Author : Eastman Kodak Company
Publisher : Addison Wesley Publishing Company
Page : 234 pages
File Size : 17,98 MB
Release : 1983-01-21
Category : Art
ISBN :
A lavishly illustraded guide to photographing the most popular of all subjects.
Author : Gil Scott-Heron
Publisher : Open Road + Grove/Atlantic
Page : 192 pages
File Size : 24,88 MB
Release : 2012-12-04
Category : Fiction
ISBN : 0802193919
The scathing second novel by the legendary poet, musician and Godfather of Rap is a work of “biting social satire” (Daily Express). Originally published in 1972, Gil Scott-Heron’s striking novel The Nigger Factory is a powerful parable of the way in which human beings are conditioned to think, drawing inspiration from Scott-Heron’s own experiences as a student in the late 1960’s and early 70’s. Earl Thomas, student body president at Sutton University, is in a difficult position: struggling with the fact that even a historically black college could be part of a system that still privileges whites, he’s also threatened by his fellow students, members of radical activist group MJUMBE. Claiming the time has come for revolution, not reform, the leaders of MJUMBE are poised not only to bring Earl down personally, but also to instigate larger scale acts of violence. An electrifying novel, The Nigger Factory is a penetrating examination of the different forms of resistance and the motivations behind them, and a major document of an era of black thought.

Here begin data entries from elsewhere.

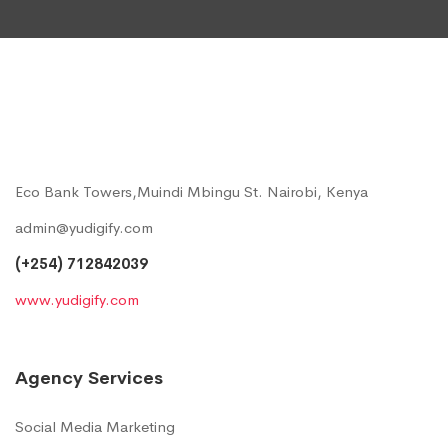
Eco Bank Towers,Muindi Mbingu St. Nairobi, Kenya
admin@yudigify.com
(+254) 712842039
www.yudigify.com
Agency Services
Social Media Marketing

Author : LORENZ E. A. EITNER
Publisher :
Page : 71 pages
File Size : 14,36 MB
Release : 1989
Category :
ISBN :
Author :
Publisher : Library of Alexandria
Page : 362 pages
File Size : 13,31 MB
Release : 2020-09-28
Category : Fiction
ISBN : 161310068X
Author : Nat'l Museum African American Hist/Cult
Publisher : Smithsonian Institution
Page : 289 pages
File Size : 37,9 MB
Release : 2016-09-27
Category : History
ISBN : 1588345688
Dream A World Anew is the stunning gift book accompanying the opening of the Smithsonian National Museum of African American History and Culture. It combines informative narratives from leading scholars, curators, and authors with objects from the museum's collection to present a thorough exploration of African American history and culture. The first half of the book bridges a major gap in our national memory by examining a wide arc of African American history, from Slavery, Reconstruction, the Harlem Renaissance, and the Great Migrations through Segregation, the Civil Rights Movement, and beyond. The second half of the book celebrates African American creativity and cultural expressions through art, dance, theater, and literature. Sidebars and profiles of influential figures--including Harriet Tubman, Robert Smalls, Ida B. Wells, Mordecai Johnson, Louis Armstrong, Nina Simone, and many others--provide additional context and interest throughout the book. Dream a World Anew is a powerful book that provides an opportunity to explore and revel in African American history and culture, as well as the chance to see how central African American history is for all Americans.